DIRECTIONS FOR THIS TASK: Produce an exact copy of the lines below, starting at the first and ending with the line containing "A veszély egyben".
-------- MATERIAL FOR THE TASK
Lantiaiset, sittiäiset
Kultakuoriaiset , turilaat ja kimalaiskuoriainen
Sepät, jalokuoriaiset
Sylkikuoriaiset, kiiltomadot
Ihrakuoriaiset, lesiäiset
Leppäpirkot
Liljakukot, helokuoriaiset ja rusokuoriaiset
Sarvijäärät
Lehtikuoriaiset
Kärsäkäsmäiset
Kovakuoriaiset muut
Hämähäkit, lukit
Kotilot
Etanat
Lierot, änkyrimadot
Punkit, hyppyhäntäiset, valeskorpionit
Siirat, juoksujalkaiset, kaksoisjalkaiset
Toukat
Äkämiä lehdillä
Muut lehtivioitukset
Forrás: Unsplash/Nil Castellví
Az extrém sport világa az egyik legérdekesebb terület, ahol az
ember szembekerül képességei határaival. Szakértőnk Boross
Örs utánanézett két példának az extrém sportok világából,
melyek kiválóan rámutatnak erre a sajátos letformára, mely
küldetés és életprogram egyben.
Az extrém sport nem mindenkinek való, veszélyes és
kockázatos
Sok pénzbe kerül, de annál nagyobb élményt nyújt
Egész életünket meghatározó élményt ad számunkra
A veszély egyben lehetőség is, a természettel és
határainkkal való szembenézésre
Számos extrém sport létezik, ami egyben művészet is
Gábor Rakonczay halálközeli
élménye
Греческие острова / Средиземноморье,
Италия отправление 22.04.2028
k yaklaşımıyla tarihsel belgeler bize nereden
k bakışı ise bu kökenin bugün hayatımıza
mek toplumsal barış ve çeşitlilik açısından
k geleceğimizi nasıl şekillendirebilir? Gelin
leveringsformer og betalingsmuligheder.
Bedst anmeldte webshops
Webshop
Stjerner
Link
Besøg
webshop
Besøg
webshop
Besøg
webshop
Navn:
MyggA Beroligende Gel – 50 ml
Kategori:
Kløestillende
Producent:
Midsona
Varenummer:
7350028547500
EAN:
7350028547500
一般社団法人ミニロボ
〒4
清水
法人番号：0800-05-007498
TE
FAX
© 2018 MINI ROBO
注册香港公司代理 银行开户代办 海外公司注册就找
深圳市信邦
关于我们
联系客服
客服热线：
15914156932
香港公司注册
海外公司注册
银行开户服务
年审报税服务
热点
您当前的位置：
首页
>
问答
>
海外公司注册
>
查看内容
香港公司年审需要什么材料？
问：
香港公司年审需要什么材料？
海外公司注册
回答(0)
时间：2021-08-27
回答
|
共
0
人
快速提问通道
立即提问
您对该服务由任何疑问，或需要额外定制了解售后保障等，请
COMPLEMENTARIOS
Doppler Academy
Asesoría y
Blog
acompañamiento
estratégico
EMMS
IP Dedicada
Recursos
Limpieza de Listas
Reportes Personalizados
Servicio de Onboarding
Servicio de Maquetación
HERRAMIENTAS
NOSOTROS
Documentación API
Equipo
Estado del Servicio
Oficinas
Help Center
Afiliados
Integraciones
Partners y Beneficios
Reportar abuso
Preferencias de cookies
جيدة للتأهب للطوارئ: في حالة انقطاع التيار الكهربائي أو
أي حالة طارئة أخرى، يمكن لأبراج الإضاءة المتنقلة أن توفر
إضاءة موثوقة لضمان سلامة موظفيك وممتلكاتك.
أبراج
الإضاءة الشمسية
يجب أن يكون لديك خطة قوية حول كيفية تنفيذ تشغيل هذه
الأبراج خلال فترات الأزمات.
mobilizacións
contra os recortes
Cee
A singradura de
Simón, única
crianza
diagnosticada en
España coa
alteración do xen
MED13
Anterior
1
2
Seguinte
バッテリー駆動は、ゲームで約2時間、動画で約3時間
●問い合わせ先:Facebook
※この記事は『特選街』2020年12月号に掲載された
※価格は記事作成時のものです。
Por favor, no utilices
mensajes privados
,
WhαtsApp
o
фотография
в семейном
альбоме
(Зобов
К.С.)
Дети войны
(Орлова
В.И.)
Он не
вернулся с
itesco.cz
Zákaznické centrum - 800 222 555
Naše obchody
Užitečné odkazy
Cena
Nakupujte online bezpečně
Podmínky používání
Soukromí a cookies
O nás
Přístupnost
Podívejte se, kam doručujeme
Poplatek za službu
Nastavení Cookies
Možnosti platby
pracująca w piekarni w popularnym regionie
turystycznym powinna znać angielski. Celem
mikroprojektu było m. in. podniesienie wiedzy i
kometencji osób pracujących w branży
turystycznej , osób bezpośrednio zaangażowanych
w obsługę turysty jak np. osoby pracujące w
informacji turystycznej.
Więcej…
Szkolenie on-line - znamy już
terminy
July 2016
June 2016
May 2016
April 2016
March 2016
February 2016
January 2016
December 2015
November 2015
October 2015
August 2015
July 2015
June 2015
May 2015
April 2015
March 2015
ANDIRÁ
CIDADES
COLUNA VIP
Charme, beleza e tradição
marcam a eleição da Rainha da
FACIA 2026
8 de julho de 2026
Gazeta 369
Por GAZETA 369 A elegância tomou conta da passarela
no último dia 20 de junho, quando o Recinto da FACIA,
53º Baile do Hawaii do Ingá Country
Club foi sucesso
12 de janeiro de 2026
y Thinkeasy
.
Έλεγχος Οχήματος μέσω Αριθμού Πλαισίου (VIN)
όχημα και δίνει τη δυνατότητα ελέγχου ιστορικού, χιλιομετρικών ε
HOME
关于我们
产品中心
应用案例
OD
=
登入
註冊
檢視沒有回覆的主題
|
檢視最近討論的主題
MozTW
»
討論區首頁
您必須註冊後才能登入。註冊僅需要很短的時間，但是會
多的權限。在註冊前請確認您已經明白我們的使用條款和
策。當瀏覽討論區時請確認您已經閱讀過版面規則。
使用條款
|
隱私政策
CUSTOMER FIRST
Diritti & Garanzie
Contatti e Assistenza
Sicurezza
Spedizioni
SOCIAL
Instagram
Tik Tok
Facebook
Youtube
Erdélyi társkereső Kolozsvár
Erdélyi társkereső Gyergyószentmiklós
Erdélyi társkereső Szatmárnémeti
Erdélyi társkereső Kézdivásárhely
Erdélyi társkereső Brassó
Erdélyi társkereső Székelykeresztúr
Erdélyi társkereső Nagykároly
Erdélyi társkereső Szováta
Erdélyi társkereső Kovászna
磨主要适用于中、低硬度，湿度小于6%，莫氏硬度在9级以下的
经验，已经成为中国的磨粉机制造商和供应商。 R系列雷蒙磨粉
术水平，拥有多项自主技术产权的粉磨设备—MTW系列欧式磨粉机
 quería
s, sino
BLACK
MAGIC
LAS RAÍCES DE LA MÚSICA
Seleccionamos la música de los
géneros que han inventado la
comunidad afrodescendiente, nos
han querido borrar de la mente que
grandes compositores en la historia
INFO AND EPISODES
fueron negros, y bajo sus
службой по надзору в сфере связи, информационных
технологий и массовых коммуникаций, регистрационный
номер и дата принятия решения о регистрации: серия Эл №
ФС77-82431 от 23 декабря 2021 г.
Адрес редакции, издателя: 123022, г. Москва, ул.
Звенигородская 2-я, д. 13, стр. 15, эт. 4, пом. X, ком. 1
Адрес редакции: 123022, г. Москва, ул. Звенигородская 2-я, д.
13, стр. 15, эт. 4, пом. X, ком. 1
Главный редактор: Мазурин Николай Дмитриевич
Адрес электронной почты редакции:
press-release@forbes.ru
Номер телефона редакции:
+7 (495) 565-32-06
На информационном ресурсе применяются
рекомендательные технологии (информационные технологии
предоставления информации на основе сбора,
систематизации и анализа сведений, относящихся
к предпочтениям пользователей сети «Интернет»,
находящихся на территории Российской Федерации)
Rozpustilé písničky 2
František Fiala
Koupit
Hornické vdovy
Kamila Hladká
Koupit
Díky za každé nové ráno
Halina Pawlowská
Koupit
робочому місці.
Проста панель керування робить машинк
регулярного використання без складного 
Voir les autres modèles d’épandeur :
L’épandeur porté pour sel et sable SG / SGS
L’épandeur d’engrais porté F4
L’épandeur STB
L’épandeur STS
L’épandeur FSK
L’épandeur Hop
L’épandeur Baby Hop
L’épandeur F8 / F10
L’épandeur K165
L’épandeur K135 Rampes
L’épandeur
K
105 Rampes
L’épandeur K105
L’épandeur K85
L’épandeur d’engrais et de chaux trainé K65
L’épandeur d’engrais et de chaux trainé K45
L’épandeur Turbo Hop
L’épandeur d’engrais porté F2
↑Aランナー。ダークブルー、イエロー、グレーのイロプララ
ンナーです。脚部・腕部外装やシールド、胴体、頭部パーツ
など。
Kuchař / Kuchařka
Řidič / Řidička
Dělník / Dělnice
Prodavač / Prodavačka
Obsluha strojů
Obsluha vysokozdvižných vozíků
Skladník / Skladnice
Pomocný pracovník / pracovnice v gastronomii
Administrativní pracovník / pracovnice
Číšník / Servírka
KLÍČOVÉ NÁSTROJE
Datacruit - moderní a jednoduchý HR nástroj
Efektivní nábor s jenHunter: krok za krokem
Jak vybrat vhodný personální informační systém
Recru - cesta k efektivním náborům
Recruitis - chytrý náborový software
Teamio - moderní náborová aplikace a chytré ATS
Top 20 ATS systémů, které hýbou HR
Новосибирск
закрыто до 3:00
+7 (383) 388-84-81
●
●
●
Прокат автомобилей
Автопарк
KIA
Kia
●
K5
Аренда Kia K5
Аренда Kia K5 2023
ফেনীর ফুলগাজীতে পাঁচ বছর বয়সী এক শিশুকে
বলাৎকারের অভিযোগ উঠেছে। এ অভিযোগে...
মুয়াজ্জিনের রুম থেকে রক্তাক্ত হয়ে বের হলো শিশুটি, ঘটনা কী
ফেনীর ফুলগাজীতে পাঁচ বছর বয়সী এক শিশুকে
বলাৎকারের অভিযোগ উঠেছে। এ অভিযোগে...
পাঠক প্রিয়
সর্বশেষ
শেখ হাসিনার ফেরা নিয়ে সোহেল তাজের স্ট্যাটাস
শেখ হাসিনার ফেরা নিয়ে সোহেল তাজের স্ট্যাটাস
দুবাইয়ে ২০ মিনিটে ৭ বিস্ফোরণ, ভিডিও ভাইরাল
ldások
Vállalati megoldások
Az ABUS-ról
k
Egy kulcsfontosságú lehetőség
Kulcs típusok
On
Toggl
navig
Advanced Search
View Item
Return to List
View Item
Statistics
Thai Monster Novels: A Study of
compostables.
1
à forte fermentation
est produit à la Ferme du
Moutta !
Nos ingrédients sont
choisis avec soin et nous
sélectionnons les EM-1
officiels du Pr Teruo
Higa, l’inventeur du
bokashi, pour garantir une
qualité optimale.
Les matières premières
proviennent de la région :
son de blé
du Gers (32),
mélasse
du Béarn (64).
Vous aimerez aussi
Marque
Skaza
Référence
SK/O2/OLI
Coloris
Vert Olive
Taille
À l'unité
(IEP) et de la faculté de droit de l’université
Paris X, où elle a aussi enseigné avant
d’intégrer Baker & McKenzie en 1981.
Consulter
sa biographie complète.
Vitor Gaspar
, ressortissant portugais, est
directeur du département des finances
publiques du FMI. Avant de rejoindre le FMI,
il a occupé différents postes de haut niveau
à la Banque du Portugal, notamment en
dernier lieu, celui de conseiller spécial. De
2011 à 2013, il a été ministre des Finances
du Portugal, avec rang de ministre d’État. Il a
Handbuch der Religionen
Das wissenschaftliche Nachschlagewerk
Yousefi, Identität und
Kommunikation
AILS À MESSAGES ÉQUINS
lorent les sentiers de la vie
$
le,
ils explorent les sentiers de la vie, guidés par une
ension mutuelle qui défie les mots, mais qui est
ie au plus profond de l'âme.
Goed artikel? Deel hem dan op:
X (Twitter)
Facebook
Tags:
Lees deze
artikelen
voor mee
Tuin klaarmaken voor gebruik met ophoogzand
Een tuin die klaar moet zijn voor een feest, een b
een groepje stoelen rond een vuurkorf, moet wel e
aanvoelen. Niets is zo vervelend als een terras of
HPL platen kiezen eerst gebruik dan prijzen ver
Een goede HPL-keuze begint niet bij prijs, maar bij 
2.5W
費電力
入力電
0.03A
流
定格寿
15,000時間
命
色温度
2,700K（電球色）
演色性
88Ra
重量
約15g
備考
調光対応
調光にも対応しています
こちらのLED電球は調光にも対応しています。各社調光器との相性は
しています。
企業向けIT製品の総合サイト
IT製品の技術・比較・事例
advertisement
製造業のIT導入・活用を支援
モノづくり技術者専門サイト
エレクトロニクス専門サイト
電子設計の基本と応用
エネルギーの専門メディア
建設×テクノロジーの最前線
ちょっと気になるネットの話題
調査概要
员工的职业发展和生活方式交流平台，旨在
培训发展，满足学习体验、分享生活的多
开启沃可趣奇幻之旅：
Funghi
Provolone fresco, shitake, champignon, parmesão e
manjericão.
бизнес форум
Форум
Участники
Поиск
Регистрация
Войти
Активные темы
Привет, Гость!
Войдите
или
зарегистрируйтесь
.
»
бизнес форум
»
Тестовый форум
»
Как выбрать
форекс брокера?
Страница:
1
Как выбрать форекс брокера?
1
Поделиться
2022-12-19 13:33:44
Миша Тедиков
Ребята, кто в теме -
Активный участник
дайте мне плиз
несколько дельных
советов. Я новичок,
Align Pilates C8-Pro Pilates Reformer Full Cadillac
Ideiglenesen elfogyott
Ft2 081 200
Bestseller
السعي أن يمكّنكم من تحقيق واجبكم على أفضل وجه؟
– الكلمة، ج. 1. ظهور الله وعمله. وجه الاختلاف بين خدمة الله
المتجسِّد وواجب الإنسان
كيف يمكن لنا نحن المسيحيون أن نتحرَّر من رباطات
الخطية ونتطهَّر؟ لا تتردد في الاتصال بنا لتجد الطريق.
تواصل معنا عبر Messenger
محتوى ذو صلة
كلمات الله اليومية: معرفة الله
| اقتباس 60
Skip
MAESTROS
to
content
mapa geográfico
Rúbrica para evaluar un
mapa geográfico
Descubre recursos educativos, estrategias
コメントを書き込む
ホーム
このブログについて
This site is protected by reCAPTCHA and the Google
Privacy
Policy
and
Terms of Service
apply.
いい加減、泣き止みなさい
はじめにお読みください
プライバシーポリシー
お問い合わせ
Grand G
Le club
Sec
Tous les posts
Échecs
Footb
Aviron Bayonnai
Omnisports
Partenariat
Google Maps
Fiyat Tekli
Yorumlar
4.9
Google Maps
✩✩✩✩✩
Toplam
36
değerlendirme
----------------
SOLUTION BELOW:
Lantiaiset, sittiäiset
Kultakuoriaiset , turilaat ja kimalaiskuoriainen
Sepät, jalokuoriaiset
Sylkikuoriaiset, kiiltomadot
Ihrakuoriaiset, lesiäiset
Leppäpirkot
Liljakukot, helokuoriaiset ja rusokuoriaiset
Sarvijäärät
Lehtikuoriaiset
Kärsäkäsmäiset
Kovakuoriaiset muut
Hämähäkit, lukit
Kotilot
Etanat
Lierot, änkyrimadot
Punkit, hyppyhäntäiset, valeskorpionit
Siirat, juoksujalkaiset, kaksoisjalkaiset
Toukat
Äkämiä lehdillä
Muut lehtivioitukset
Forrás: Unsplash/Nil Castellví
Az extrém sport világa az egyik legérdekesebb terület, ahol az
ember szembekerül képességei határaival. Szakértőnk Boross
Örs utánanézett két példának az extrém sportok világából,
melyek kiválóan rámutatnak erre a sajátos letformára, mely
küldetés és életprogram egyben.
Az extrém sport nem mindenkinek való, veszélyes és
kockázatos
Sok pénzbe kerül, de annál nagyobb élményt nyújt
Egész életünket meghatározó élményt ad számunkra
A veszély egyben lehetőség is, a természettel és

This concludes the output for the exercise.